- Text excerpt -
- - -

In a desktop scene video: Perception extracts primitives for the floor, table, lamp, and books. For the lamp, AVO rotates to an upper-side view to capture the shade and neck (avoiding book occlusions). After the first view, the shade's opacity contribution is decayed, forcing the second view to focus on the base. Rodin then completes the lamp's geometry. SGS clusters the desk items, and the VLM infers "Books → Supported-by → Table" and "Lamp → Supported-by → Table". During assembly, the table settles on the floor, and the lamp/books settle on the table, resulting in a physically consistent, non-penetrating scene.

Loss & Training

The framework does not involve end-to-end training. It reuses independent pre-trained models (2DGS, SceneSplat, Rodin). Only AVO's view parameters (including \(L_\text{depth}\)) are optimized online, taking approximately 30 seconds per object.

Key Experimental Results

Main Results — Compositional 3D Reconstruction on ScanNet

Method CD↓ F-Score↑ NC↑ PSNR↑ SSIM↑ LPIPS↓ MUSIQ↑ Time
Gen3DSR 11.69 30.19 70.50 19.26 0.886 0.425 60.94 17min
DPRecon 9.26 46.12 78.28 21.97 0.913 0.257 71.49 10h42m
InstaScene 6.90 49.69 82.55 22.35 0.907 0.302 71.57 29min
Ours (SimRecon) 4.34 62.65 87.37 24.43 0.924 0.153 73.56 21min

Ablation Study

Configuration Description
Max. 2D Visibility Pure pixel coverage maximization; views lack information content.
w/o \(L_\text{depth}\) Viewpoint collapses onto object surface; invalid projection.
Full AVO Max Info-Gain + Depth Reg → Optimal view selection.
Global Infer. (SGS) Single-pass global inference misses objects and relations.
Naive Merging (SGS) Merging without conflict resolution creates contradictory relations.
Full SGS Regionalized reasoning + Online conflict resolution → Consistent scene graph.

- - -

- Exercise data -
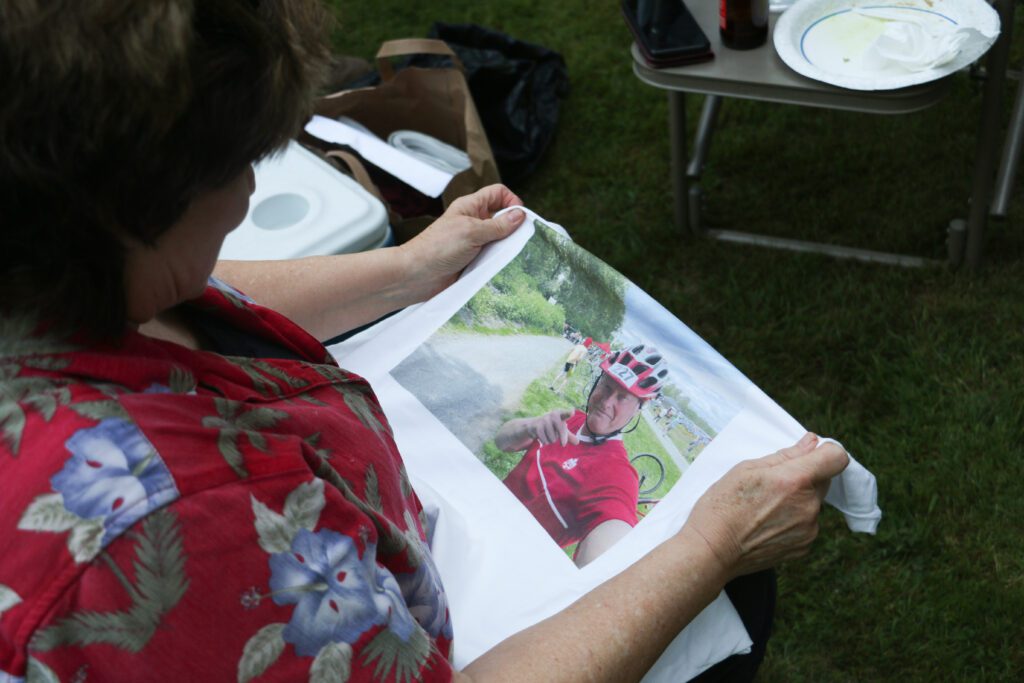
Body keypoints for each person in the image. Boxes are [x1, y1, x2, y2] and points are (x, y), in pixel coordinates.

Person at [0, 2, 848, 682]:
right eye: (231, 166)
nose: (250, 188)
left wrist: (408, 270)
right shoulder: (180, 533)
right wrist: (709, 546)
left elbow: (181, 291)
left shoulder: (53, 267)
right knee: (743, 591)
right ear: (129, 207)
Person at [499, 344, 668, 566]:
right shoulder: (570, 419)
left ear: (638, 408)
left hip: (506, 561)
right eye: (607, 387)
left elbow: (611, 539)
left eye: (623, 397)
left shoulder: (616, 473)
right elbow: (502, 442)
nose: (607, 402)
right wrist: (531, 426)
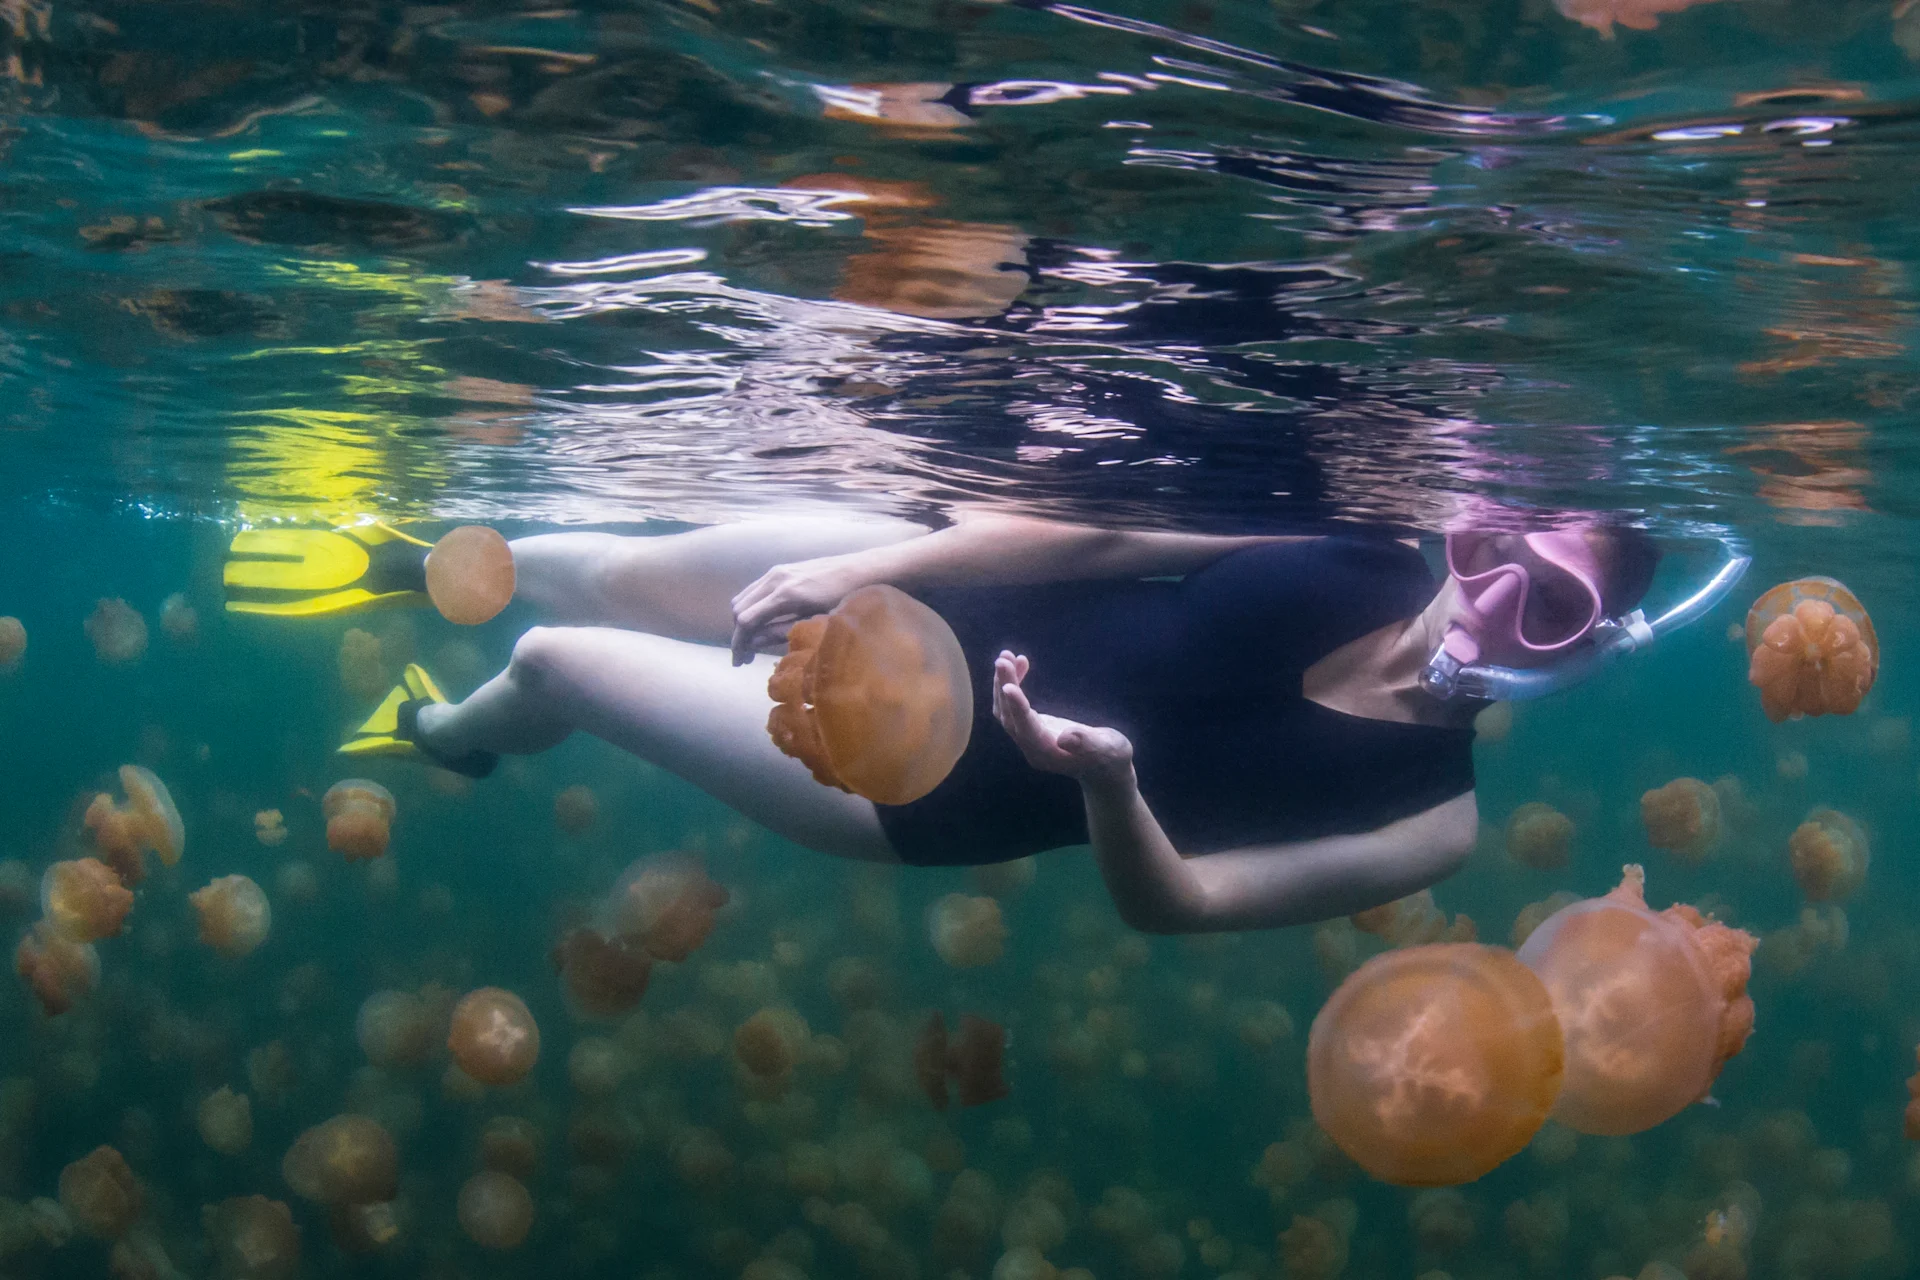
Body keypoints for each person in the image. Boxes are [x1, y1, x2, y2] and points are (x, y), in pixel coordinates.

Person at [226, 514, 1695, 933]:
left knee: (554, 658)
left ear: (1595, 651)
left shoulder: (1432, 819)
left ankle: (455, 736)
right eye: (1495, 545)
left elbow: (1179, 907)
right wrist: (875, 563)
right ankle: (420, 557)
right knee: (603, 563)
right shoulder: (1366, 544)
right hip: (940, 582)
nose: (1487, 597)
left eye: (1547, 604)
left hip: (915, 787)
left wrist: (1107, 786)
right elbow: (1105, 541)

- - -

- Assigned task 1 -
In the 3D scene reconstruction excerpt, how long does the online optimization of AVO's view parameters take for each object?
- Assigned task 2 -
Extend the 3D scene reconstruction excerpt, picking up after its final line.

- Answer box 1 -
About 30 seconds per object.

- Answer box 2 -
Key Findings

  • AVO reduces Chamfer Distance (CD) by 37% compared to InstaScene (4.34 vs 6.90), proving view quality is vital for generation.
  • Maximizing 2D visibility does not equate to maximizing 3D information; small objects may have high coverage but remain severely occluded.
  • SGS hierarchical assembly shows significantly better physical plausibility than MCMC post-processing used in MetaScenes.
  • Modular design allows for the flexible replacement of models (reconstructors/generators/simulators).

Highlights & Insights

  • Information-driven View Optimization: Formalizes view selection as information gain maximization using 3DGS opacity as a differentiable proxy.
  • Bridge Module Paradigm: Identifies bottlenecks in stage transitions and designs specific bridge modules instead of a monolithic overhaul.
  • Scene Graph as Physical Scaffold: Decouples physical reasoning from reconstruction, making the assembly both guided and interpretable.
  • Decay Mechanism for View Expansion: Iteratively covers unobserved areas by decaying the contribution of already-visualized Gaussians.

Limitations & Future Work

  • Relies on VLMs (Qwen2.5-VL) for physical relations, which can still produce erroneous edges.
  • Evaluated only on 20 ScanNet scenes; large-scale or outdoor scenes are untested.
  • Generation quality depends on Rodin, which may struggle with complex, transparent, or reflective objects.
  • Conflict resolution in SGS requires extra VLM calls, potentially reducing efficiency in complex scenes.
  • Reasoning for physical properties (mass, material) lacks rigorous quantitative validation.

Rating

  • Novelty: ⭐⭐⭐⭐ (Innovation in AVO's info-theory approach and SGS online merging)
  • Experimental Thoroughness: ⭐⭐⭐ (Limited dataset size with 20 ScanNet scenes)
  • Writing Quality: ⭐⭐⭐⭐ (Clear structure and intuitive pipeline illustrations)
  • Value: ⭐⭐⭐⭐ (Provides a practical end-to-end "video-to-sim" solution)